British smokers big buyers of cheap cigarettes

Twenty percent of British smokers get around the high cost of cigarettes by buying them at discount prices, according to a poll.

That compares with just 6 percent of Americans, 3.7 percent of Canadians and 1 percent of Australians.

Michael Cummings, of the Roswell Park Cancer Institute in Buffalo, New York and an author of the survey, said cheap cigarettes may undermine the public health benefit of high taxes.

“The higher rates of low/untaxed purchases in the UK is likely a function of high cigarette prices that fuel unregulated cigarette resellers,” he said.

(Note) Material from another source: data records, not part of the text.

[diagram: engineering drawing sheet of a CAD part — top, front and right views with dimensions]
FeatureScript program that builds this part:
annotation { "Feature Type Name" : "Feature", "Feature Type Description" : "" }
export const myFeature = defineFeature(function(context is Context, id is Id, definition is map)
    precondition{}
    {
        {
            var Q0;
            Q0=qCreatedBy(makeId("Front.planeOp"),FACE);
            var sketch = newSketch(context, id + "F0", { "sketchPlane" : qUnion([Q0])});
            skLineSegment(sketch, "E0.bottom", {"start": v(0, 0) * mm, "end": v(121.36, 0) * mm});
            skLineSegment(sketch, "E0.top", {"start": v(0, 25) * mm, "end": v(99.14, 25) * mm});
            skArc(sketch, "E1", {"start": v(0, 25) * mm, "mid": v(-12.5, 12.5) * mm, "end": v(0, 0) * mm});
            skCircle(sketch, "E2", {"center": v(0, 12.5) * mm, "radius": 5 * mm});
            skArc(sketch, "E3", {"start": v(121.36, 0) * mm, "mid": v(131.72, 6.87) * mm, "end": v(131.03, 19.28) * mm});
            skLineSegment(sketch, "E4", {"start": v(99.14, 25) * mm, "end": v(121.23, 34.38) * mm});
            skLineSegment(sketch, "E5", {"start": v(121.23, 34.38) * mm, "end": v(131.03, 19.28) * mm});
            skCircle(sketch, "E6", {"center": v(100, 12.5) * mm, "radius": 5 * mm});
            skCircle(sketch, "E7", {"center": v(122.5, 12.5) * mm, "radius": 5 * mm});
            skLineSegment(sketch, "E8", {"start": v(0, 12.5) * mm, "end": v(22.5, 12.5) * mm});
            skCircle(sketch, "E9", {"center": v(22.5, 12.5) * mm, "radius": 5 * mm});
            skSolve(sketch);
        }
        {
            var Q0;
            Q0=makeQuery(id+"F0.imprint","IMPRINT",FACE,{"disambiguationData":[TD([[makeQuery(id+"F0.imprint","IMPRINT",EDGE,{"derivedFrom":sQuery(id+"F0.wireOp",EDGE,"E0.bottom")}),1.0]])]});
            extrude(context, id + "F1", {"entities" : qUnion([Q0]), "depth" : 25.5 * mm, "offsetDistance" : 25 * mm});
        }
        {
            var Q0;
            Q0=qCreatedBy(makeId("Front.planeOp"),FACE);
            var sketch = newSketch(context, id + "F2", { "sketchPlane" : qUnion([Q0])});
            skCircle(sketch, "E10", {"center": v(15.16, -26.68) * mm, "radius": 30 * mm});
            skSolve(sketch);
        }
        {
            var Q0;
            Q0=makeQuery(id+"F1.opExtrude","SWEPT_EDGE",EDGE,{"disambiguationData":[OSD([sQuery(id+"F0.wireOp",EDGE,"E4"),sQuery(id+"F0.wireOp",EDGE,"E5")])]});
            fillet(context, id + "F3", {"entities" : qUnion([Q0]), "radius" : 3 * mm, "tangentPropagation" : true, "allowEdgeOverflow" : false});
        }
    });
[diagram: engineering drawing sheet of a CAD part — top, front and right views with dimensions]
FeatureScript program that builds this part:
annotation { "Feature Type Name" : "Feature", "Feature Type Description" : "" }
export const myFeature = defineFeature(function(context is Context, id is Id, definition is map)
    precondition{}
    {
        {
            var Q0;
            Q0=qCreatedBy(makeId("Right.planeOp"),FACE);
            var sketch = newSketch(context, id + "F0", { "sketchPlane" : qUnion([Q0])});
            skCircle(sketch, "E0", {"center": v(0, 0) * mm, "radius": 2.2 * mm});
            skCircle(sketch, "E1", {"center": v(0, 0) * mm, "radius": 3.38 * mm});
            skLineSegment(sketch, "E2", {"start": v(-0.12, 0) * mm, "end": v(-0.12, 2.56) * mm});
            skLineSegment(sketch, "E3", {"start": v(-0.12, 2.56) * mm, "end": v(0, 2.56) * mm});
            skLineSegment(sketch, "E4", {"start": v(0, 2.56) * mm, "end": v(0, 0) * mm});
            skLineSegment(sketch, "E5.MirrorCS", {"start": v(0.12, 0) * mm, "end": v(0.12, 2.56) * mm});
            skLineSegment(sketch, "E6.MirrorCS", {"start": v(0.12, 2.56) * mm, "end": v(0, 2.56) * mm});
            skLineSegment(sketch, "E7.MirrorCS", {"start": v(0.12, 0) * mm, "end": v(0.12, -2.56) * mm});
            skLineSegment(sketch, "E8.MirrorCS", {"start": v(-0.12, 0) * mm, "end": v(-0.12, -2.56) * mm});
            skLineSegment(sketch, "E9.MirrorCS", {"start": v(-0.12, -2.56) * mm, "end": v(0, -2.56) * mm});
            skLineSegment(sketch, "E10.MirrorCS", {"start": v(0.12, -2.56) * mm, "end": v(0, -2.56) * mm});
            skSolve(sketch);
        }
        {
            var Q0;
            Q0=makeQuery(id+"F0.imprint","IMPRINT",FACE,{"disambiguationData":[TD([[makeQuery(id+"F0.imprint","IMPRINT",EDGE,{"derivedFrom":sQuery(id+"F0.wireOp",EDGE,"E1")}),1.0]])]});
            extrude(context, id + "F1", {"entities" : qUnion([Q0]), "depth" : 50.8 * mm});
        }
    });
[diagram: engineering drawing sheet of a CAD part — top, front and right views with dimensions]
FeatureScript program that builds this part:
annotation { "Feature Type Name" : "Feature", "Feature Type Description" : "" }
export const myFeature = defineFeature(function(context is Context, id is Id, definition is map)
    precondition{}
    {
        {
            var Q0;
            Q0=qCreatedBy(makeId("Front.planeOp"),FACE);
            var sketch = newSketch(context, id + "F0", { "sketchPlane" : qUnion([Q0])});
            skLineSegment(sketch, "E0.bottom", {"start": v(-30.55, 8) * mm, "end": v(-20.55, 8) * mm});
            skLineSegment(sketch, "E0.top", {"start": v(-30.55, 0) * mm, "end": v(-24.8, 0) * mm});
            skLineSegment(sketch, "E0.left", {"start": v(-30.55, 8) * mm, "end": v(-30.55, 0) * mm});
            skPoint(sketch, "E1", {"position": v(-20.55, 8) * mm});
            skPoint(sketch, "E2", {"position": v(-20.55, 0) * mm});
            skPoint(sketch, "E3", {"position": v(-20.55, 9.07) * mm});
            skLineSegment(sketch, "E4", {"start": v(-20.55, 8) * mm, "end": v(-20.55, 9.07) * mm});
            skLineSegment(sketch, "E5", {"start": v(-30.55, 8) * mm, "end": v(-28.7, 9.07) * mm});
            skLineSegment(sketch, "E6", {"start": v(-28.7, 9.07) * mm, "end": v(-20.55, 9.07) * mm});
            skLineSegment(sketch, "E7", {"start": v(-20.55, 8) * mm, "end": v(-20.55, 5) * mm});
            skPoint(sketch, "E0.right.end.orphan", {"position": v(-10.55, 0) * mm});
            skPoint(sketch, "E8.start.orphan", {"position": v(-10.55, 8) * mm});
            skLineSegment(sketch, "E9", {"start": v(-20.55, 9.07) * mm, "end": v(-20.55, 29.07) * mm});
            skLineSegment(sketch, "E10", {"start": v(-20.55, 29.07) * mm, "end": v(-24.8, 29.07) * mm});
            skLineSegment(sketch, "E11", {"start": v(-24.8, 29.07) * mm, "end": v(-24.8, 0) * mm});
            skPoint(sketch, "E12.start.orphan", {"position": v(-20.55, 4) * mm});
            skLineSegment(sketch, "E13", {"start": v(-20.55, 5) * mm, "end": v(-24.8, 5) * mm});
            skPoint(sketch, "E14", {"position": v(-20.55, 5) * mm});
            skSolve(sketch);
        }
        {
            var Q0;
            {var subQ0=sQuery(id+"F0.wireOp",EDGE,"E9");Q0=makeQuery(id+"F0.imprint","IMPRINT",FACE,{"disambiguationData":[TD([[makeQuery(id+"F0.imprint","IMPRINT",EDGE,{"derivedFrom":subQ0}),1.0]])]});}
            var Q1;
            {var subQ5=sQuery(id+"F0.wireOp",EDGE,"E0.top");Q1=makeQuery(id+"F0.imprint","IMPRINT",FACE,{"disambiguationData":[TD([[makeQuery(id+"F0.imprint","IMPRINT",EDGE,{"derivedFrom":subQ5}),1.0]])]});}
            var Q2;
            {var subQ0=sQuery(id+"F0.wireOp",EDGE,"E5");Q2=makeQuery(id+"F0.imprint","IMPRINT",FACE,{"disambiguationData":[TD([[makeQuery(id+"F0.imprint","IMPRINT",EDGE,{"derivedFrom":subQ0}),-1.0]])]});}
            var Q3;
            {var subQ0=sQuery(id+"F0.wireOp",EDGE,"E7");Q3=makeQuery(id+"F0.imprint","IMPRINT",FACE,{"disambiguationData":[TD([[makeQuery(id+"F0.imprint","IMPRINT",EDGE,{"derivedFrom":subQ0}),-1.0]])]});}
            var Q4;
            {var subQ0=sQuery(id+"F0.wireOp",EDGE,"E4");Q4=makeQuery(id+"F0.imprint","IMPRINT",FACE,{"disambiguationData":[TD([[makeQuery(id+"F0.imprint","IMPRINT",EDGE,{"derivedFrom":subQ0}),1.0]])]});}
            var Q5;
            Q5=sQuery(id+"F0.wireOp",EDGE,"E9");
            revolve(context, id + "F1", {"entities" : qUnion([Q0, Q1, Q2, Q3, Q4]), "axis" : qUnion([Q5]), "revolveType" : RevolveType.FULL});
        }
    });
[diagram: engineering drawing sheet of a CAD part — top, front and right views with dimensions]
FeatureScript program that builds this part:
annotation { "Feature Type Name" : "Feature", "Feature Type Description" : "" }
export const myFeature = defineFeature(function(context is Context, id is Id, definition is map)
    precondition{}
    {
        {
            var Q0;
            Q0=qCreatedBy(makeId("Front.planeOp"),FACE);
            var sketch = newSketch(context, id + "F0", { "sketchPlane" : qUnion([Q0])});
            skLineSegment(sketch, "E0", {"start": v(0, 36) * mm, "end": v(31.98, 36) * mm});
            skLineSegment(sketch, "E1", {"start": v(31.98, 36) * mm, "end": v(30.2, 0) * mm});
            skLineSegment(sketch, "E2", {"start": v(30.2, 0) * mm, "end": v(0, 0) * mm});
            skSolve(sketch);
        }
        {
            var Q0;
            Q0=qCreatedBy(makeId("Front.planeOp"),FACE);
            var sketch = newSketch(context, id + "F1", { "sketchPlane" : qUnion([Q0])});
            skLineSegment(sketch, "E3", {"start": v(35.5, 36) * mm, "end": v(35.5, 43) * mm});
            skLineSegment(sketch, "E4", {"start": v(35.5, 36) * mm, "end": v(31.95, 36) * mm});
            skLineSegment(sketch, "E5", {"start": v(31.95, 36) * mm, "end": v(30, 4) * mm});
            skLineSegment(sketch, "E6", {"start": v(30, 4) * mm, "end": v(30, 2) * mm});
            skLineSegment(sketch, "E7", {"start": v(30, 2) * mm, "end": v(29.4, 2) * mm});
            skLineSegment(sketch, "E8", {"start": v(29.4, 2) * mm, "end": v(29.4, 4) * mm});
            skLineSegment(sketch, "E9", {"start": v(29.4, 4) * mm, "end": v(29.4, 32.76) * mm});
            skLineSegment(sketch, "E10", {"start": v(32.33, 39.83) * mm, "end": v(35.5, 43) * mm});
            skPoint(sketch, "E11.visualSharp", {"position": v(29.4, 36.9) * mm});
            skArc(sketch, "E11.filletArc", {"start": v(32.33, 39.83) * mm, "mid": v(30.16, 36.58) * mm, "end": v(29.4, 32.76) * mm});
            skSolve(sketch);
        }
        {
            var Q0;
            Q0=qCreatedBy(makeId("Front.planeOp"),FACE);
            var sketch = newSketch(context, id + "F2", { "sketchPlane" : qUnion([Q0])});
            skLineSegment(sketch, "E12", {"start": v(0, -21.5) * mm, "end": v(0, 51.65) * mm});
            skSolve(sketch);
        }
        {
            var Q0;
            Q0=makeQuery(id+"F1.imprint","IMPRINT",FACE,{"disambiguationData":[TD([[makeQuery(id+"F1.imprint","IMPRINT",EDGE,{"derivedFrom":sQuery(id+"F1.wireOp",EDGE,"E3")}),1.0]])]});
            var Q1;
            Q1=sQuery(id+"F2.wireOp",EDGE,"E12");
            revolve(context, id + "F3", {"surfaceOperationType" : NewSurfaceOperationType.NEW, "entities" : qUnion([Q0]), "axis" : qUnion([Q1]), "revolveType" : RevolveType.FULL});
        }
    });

Cigarettes cost about 5.20 pounds for 20 in Britain - about twice as much as in the United States. The charity Action on Smoking and Health (ASH) estimates that a 20-a-day smoker in Britain will spend about 1,800 pounds a year on cigarettes.

The telephone survey of nearly 9,000 smokers published online by the journal Tobacco Control also revealed that smokers with higher incomes tended to seek out bargain cigarettes on the Internet, from military bases and other outlets, more than those with lower salaries.

Cummings and his colleagues believe low rates of buying discount cigarettes seen in Australia are due to the country’s relative isolation and national-level taxation policy.

“In Canada and the USA, cross-provincial state sales and low/untaxed cigarette purchases from Indian reservations that are unique to these nations contribute to this behaviour,” Cummings added.